**What you are asked to do**
Could you copy the data that follows exactly as written, but drop the pictures?

Collected data:
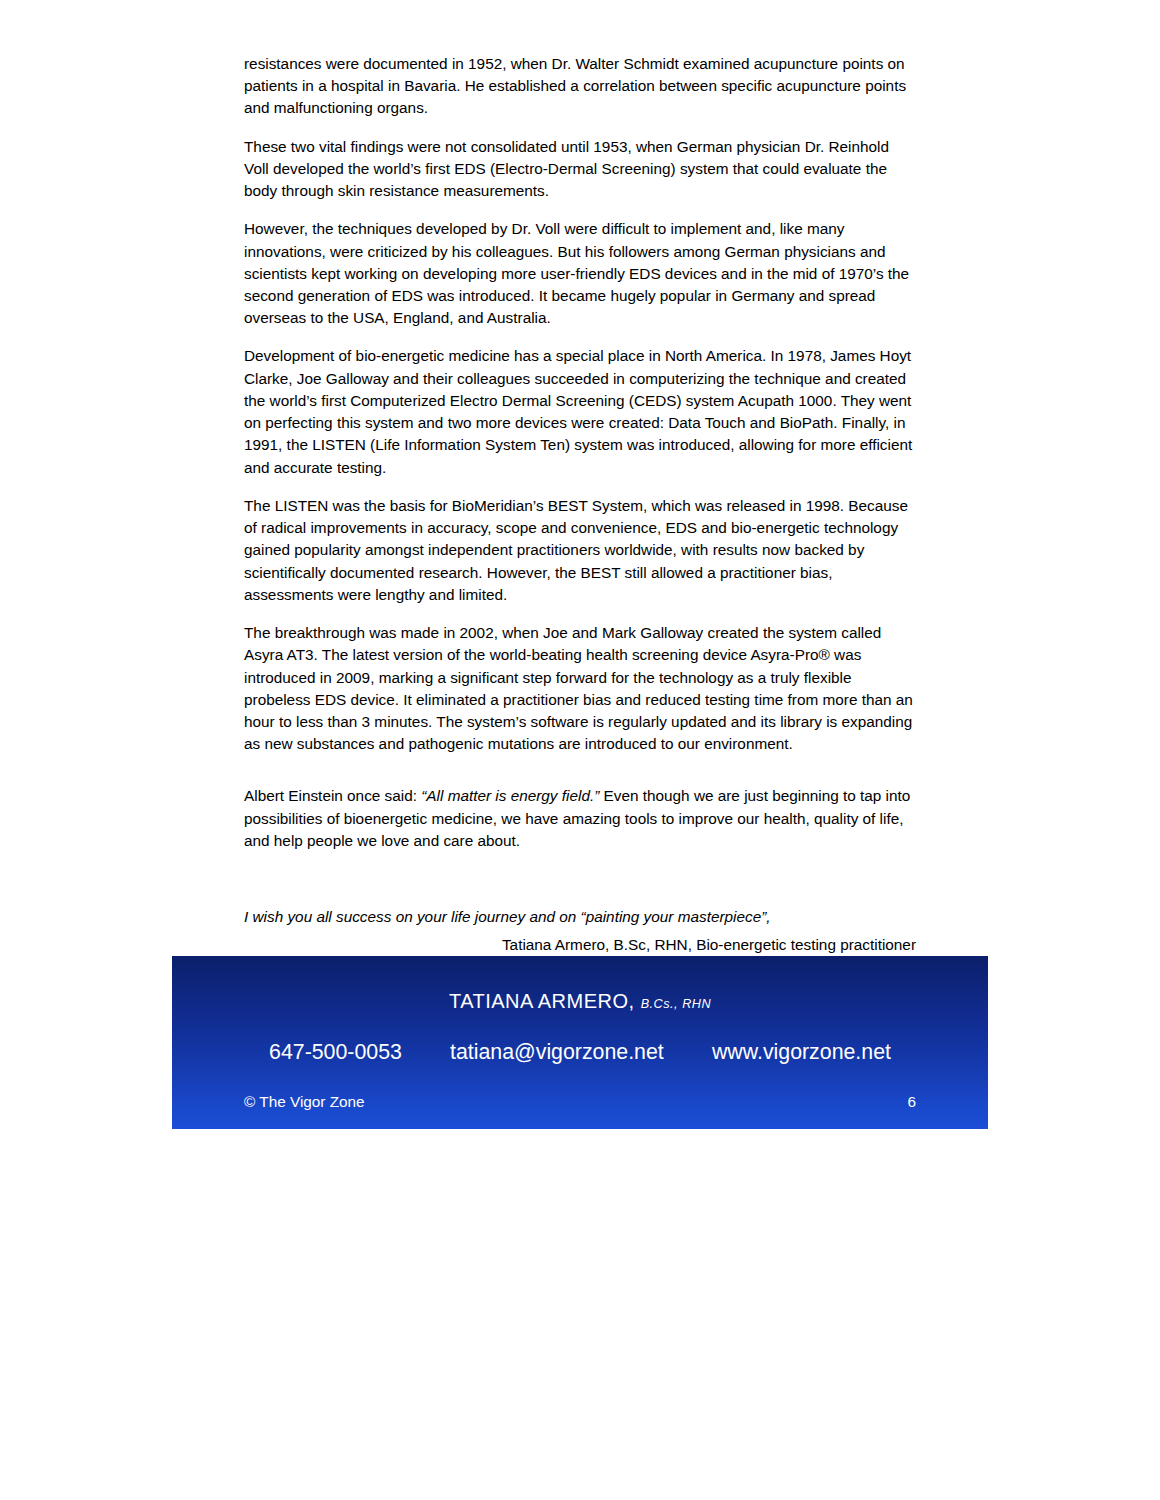resistances were documented in 1952, when Dr. Walter Schmidt examined acupuncture points on patients in a hospital in Bavaria. He established a correlation between specific acupuncture points and malfunctioning organs.
These two vital findings were not consolidated until 1953, when German physician Dr. Reinhold Voll developed the world’s first EDS (Electro-Dermal Screening) system that could evaluate the body through skin resistance measurements.
However, the techniques developed by Dr. Voll were difficult to implement and, like many innovations, were criticized by his colleagues. But his followers among German physicians and scientists kept working on developing more user-friendly EDS devices and in the mid of 1970’s the second generation of EDS was introduced. It became hugely popular in Germany and spread overseas to the USA, England, and Australia.
Development of bio-energetic medicine has a special place in North America. In 1978, James Hoyt Clarke, Joe Galloway and their colleagues succeeded in computerizing the technique and created the world’s first Computerized Electro Dermal Screening (CEDS) system Acupath 1000. They went on perfecting this system and two more devices were created: Data Touch and BioPath. Finally, in 1991, the LISTEN (Life Information System Ten) system was introduced, allowing for more efficient and accurate testing.
The LISTEN was the basis for BioMeridian’s BEST System, which was released in 1998. Because of radical improvements in accuracy, scope and convenience, EDS and bio-energetic technology gained popularity amongst independent practitioners worldwide, with results now backed by scientifically documented research. However, the BEST still allowed a practitioner bias, assessments were lengthy and limited.
The breakthrough was made in 2002, when Joe and Mark Galloway created the system called Asyra AT3. The latest version of the world-beating health screening device Asyra-Pro® was introduced in 2009, marking a significant step forward for the technology as a truly flexible probeless EDS device. It eliminated a practitioner bias and reduced testing time from more than an hour to less than 3 minutes. The system’s software is regularly updated and its library is expanding as new substances and pathogenic mutations are introduced to our environment.
Albert Einstein once said: “All matter is energy field.” Even though we are just beginning to tap into possibilities of bioenergetic medicine, we have amazing tools to improve our health, quality of life, and help people we love and care about.
I wish you all success on your life journey and on “painting your masterpiece”, Tatiana Armero, B.Sc, RHN, Bio-energetic testing practitioner
TATIANA ARMERO, B.Cs., RHN
647-500-0053 tatiana@vigorzone.net www.vigorzone.net
© The Vigor Zone
6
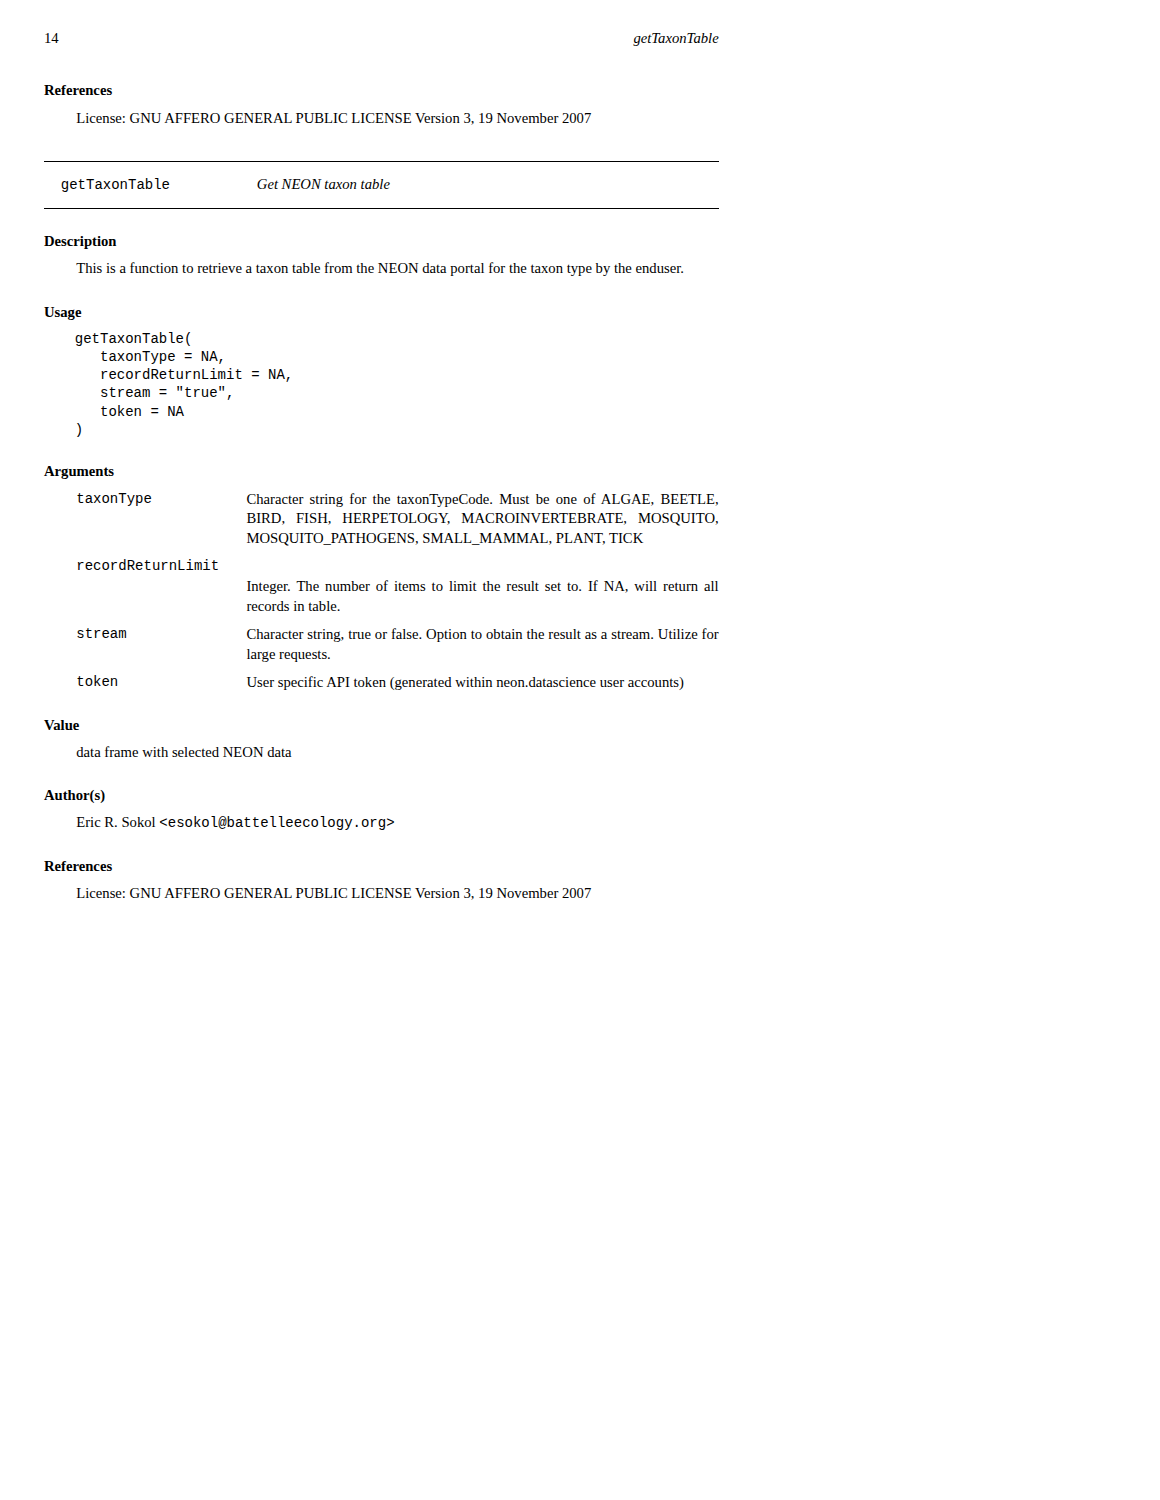14 getTaxonTable
References
License: GNU AFFERO GENERAL PUBLIC LICENSE Version 3, 19 November 2007
getTaxonTable Get NEON taxon table
Description
This is a function to retrieve a taxon table from the NEON data portal for the taxon type by the enduser.
Usage
getTaxonTable(
   taxonType = NA,
   recordReturnLimit = NA,
   stream = "true",
   token = NA
)
Arguments
taxonType
Character string for the taxonTypeCode. Must be one of ALGAE, BEETLE, BIRD, FISH, HERPETOLOGY, MACROINVERTEBRATE, MOSQUITO, MOSQUITO_PATHOGENS, SMALL_MAMMAL, PLANT, TICK
recordReturnLimit
Integer. The number of items to limit the result set to. If NA, will return all records in table.
stream
Character string, true or false. Option to obtain the result as a stream. Utilize for large requests.
token
User specific API token (generated within neon.datascience user accounts)
Value
data frame with selected NEON data
Author(s)
Eric R. Sokol <esokol@battelleecology.org>
References
License: GNU AFFERO GENERAL PUBLIC LICENSE Version 3, 19 November 2007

**Exercise result**
resistances were documented in 1952, when Dr. Walter Schmidt examined acupuncture points on patients in a hospital in Bavaria. He established a correlation between specific acupuncture points and malfunctioning organs.
These two vital findings were not consolidated until 1953, when German physician Dr. Reinhold Voll developed the world’s first EDS (Electro-Dermal Screening) system that could evaluate the body through skin resistance measurements.
However, the techniques developed by Dr. Voll were difficult to implement and, like many innovations, were criticized by his colleagues. But his followers among German physicians and scientists kept working on developing more user-friendly EDS devices and in the mid of 1970’s the second generation of EDS was introduced. It became hugely popular in Germany and spread overseas to the USA, England, and Australia.
Development of bio-energetic medicine has a special place in North America. In 1978, James Hoyt Clarke, Joe Galloway and their colleagues succeeded in computerizing the technique and created the world’s first Computerized Electro Dermal Screening (CEDS) system Acupath 1000. They went on perfecting this system and two more devices were created: Data Touch and BioPath. Finally, in 1991, the LISTEN (Life Information System Ten) system was introduced, allowing for more efficient and accurate testing.
The LISTEN was the basis for BioMeridian’s BEST System, which was released in 1998. Because of radical improvements in accuracy, scope and convenience, EDS and bio-energetic technology gained popularity amongst independent practitioners worldwide, with results now backed by scientifically documented research. However, the BEST still allowed a practitioner bias, assessments were lengthy and limited.
The breakthrough was made in 2002, when Joe and Mark Galloway created the system called Asyra AT3. The latest version of the world-beating health screening device Asyra-Pro® was introduced in 2009, marking a significant step forward for the technology as a truly flexible probeless EDS device. It eliminated a practitioner bias and reduced testing time from more than an hour to less than 3 minutes. The system’s software is regularly updated and its library is expanding as new substances and pathogenic mutations are introduced to our environment.
Albert Einstein once said: “All matter is energy field.” Even though we are just beginning to tap into possibilities of bioenergetic medicine, we have amazing tools to improve our health, quality of life, and help people we love and care about.
I wish you all success on your life journey and on “painting your masterpiece”, Tatiana Armero, B.Sc, RHN, Bio-energetic testing practitioner
TATIANA ARMERO, B.Cs., RHN
647-500-0053 tatiana@vigorzone.net www.vigorzone.net
© The Vigor Zone
6
14 getTaxonTable
References
License: GNU AFFERO GENERAL PUBLIC LICENSE Version 3, 19 November 2007
getTaxonTable Get NEON taxon table
Description
This is a function to retrieve a taxon table from the NEON data portal for the taxon type by the enduser.
Usage
getTaxonTable(
   taxonType = NA,
   recordReturnLimit = NA,
   stream = "true",
   token = NA
)
Arguments
taxonType
Character string for the taxonTypeCode. Must be one of ALGAE, BEETLE, BIRD, FISH, HERPETOLOGY, MACROINVERTEBRATE, MOSQUITO, MOSQUITO_PATHOGENS, SMALL_MAMMAL, PLANT, TICK
recordReturnLimit
Integer. The number of items to limit the result set to. If NA, will return all records in table.
stream
Character string, true or false. Option to obtain the result as a stream. Utilize for large requests.
token
User specific API token (generated within neon.datascience user accounts)
Value
data frame with selected NEON data
Author(s)
Eric R. Sokol <esokol@battelleecology.org>
References
License: GNU AFFERO GENERAL PUBLIC LICENSE Version 3, 19 November 2007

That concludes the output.